> _Prompt_:
Up to and including the line with "39: (164, 73, 2.60)", reproduce the listing below exactly, beginning at its first line.

> _Task input_:

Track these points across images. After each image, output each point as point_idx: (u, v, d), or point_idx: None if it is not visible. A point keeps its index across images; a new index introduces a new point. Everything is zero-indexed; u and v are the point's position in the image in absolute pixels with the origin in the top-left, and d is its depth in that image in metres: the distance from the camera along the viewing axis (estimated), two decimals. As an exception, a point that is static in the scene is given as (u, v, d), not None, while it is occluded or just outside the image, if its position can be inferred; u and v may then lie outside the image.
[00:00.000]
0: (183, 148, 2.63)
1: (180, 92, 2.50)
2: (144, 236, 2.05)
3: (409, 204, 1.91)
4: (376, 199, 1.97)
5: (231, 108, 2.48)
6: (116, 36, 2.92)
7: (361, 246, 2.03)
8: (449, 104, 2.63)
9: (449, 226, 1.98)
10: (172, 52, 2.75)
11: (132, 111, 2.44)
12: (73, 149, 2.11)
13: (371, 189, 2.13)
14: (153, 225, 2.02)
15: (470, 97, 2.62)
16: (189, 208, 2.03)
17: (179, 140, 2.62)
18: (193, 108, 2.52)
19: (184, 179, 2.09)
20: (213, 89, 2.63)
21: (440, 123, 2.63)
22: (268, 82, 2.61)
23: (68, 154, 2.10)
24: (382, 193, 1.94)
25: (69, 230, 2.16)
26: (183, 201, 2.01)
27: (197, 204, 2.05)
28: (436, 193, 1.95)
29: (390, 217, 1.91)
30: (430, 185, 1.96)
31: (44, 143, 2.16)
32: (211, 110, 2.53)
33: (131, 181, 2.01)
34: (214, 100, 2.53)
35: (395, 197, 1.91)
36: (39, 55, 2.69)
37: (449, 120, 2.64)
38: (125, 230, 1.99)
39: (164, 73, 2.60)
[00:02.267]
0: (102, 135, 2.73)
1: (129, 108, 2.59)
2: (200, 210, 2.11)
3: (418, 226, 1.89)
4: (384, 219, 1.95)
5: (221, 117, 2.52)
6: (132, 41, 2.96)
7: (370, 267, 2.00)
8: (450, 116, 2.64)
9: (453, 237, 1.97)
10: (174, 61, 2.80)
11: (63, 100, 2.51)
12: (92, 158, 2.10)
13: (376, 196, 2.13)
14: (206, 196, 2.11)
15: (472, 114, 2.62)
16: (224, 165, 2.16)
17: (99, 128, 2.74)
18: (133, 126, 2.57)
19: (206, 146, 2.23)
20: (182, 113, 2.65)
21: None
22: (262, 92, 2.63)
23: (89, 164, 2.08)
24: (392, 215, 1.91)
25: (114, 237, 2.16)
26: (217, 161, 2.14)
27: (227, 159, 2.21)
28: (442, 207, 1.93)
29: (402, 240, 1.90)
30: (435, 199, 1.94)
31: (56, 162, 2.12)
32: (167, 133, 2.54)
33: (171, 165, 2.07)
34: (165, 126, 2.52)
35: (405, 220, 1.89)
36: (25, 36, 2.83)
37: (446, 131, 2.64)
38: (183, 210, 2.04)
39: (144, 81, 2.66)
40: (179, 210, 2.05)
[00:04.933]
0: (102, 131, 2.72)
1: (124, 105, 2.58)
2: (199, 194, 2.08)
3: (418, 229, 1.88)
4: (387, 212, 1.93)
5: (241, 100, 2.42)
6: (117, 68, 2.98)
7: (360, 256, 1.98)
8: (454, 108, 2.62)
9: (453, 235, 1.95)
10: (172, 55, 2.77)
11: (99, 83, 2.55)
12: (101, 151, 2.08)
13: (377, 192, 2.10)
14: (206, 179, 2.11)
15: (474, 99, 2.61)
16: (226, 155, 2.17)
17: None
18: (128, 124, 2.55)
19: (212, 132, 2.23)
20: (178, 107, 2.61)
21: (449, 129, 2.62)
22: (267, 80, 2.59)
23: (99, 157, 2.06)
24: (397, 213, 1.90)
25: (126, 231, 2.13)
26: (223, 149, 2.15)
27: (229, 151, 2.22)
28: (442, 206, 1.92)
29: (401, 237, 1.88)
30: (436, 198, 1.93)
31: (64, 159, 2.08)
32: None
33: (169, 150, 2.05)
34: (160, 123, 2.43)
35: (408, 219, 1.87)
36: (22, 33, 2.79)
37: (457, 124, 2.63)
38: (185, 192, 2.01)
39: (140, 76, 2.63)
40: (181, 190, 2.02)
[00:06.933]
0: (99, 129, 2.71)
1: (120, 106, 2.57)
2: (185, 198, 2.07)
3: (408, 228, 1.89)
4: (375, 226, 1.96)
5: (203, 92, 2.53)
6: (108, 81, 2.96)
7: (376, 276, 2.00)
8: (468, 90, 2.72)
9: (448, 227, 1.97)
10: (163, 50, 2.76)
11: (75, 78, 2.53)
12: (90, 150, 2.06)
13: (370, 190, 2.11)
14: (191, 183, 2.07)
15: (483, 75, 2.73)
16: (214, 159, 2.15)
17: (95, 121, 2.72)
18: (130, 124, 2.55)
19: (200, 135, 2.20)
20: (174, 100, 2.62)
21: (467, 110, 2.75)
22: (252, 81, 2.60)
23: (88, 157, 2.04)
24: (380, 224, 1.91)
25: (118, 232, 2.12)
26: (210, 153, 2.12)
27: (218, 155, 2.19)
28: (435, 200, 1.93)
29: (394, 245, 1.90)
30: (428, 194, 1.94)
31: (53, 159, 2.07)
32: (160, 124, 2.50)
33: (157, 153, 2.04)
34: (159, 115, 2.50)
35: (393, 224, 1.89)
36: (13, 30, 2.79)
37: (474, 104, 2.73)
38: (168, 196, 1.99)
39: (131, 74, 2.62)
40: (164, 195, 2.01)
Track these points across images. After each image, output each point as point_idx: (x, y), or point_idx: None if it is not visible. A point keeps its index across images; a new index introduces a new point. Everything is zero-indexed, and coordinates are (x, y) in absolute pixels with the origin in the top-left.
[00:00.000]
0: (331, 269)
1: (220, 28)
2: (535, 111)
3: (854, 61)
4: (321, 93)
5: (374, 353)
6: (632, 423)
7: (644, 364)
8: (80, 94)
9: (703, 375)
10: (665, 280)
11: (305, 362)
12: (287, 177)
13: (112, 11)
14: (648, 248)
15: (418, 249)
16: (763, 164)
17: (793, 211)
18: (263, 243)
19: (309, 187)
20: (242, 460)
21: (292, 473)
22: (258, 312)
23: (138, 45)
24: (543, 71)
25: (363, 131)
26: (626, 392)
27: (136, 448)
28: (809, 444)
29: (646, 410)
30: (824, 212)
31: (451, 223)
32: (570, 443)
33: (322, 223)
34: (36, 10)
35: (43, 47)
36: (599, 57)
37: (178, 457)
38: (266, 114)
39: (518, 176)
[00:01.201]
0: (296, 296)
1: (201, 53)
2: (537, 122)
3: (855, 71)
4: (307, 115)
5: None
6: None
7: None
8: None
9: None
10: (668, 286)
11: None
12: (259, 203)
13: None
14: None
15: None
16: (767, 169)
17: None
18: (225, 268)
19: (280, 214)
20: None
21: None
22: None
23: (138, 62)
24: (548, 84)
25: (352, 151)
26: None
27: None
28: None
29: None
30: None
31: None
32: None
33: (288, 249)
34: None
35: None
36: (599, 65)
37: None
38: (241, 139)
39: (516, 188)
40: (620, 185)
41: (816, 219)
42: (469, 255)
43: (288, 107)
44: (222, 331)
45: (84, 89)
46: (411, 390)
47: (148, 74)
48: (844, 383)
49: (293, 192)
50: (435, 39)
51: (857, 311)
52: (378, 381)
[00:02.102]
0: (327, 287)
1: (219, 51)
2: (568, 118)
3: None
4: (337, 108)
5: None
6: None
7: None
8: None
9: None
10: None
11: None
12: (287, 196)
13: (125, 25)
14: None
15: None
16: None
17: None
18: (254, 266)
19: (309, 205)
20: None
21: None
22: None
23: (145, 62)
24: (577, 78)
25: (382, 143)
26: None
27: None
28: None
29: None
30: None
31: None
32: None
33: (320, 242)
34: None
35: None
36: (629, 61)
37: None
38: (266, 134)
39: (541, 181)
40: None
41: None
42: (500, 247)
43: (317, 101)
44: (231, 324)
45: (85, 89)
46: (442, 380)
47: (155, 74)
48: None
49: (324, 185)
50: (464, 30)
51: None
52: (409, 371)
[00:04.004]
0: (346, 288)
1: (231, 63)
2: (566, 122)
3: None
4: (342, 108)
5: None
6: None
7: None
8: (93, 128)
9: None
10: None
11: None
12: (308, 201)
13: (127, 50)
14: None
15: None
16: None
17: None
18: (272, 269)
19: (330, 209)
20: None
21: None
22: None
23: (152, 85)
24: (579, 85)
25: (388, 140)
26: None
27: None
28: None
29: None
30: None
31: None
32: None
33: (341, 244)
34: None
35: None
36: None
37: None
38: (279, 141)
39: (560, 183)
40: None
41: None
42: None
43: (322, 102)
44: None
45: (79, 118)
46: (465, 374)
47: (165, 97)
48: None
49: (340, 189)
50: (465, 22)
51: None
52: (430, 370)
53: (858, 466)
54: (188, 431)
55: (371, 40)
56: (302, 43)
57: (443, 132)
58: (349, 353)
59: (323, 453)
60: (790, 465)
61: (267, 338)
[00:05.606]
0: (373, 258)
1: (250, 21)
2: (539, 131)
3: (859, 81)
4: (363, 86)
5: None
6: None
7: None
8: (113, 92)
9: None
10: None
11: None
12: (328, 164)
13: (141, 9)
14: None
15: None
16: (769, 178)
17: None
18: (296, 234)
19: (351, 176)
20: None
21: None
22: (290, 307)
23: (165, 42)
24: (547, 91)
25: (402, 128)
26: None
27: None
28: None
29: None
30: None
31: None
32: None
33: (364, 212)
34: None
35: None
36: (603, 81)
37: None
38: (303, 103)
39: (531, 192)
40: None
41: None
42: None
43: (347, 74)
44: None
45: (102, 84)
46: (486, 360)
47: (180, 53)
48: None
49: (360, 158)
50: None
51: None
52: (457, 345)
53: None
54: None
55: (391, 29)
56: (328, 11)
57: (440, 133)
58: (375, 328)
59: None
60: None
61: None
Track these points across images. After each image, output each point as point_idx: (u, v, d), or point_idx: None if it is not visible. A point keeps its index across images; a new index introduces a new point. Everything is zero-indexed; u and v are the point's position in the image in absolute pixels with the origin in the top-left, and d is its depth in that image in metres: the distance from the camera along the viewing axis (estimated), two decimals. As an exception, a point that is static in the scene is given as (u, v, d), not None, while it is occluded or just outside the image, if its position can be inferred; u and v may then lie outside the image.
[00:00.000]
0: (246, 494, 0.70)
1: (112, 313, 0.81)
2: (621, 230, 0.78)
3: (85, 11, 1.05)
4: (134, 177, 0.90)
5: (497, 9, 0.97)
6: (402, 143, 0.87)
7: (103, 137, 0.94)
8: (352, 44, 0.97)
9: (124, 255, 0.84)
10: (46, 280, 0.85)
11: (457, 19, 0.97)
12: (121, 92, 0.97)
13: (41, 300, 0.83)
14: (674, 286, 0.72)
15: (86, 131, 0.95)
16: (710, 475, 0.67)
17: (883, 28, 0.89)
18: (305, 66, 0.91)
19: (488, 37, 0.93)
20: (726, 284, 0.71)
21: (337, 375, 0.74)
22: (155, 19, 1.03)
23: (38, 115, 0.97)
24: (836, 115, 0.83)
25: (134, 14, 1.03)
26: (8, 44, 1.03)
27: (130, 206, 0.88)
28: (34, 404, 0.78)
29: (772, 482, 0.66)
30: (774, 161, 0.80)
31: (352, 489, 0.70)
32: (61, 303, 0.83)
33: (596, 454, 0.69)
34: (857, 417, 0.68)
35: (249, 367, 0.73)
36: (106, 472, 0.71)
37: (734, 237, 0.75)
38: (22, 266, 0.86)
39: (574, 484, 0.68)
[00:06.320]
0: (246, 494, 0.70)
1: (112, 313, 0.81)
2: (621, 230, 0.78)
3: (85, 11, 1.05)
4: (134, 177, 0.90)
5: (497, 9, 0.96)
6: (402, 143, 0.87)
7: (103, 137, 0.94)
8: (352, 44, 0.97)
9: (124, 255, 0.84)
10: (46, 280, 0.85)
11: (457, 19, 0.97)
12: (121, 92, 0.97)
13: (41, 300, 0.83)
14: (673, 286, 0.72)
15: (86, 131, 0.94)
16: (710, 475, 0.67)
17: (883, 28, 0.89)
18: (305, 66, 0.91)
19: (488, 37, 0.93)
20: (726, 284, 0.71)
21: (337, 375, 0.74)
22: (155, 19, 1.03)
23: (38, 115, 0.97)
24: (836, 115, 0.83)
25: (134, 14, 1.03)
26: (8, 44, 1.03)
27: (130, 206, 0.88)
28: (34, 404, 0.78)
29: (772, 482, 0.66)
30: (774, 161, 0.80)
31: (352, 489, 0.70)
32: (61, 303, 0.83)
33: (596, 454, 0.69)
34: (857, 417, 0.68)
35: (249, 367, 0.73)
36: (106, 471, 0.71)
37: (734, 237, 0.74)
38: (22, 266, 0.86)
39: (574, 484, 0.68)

> _Result of the task_:
Track these points across images. After each image, output each point as point_idx: (u, v, d), or point_idx: None if it is not visible. A point keeps its index across images; a new index introduces a new point. Everything is zero-indexed; u and v are the point's position in the image in absolute pixels with the origin in the top-left, and d is its depth in that image in metres: the distance from the camera along the viewing axis (estimated), two decimals. As an exception, a point that is static in the scene is given as (u, v, d), not None, while it is occluded or just outside the image, if its position can be inferred; u and v may then lie outside the image.
[00:00.000]
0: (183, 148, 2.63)
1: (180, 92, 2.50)
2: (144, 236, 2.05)
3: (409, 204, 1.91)
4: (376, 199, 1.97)
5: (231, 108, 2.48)
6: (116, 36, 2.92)
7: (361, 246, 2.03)
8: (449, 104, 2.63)
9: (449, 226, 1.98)
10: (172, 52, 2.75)
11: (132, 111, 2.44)
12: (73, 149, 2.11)
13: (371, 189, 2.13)
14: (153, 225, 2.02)
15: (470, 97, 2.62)
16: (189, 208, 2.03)
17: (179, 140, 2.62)
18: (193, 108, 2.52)
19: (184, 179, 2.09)
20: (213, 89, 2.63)
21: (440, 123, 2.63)
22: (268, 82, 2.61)
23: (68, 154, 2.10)
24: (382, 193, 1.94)
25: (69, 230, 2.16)
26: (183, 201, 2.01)
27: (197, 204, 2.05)
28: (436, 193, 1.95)
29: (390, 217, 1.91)
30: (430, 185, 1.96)
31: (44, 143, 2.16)
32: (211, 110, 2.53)
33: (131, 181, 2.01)
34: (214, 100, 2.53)
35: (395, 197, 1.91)
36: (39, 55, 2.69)
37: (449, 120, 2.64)
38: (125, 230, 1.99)
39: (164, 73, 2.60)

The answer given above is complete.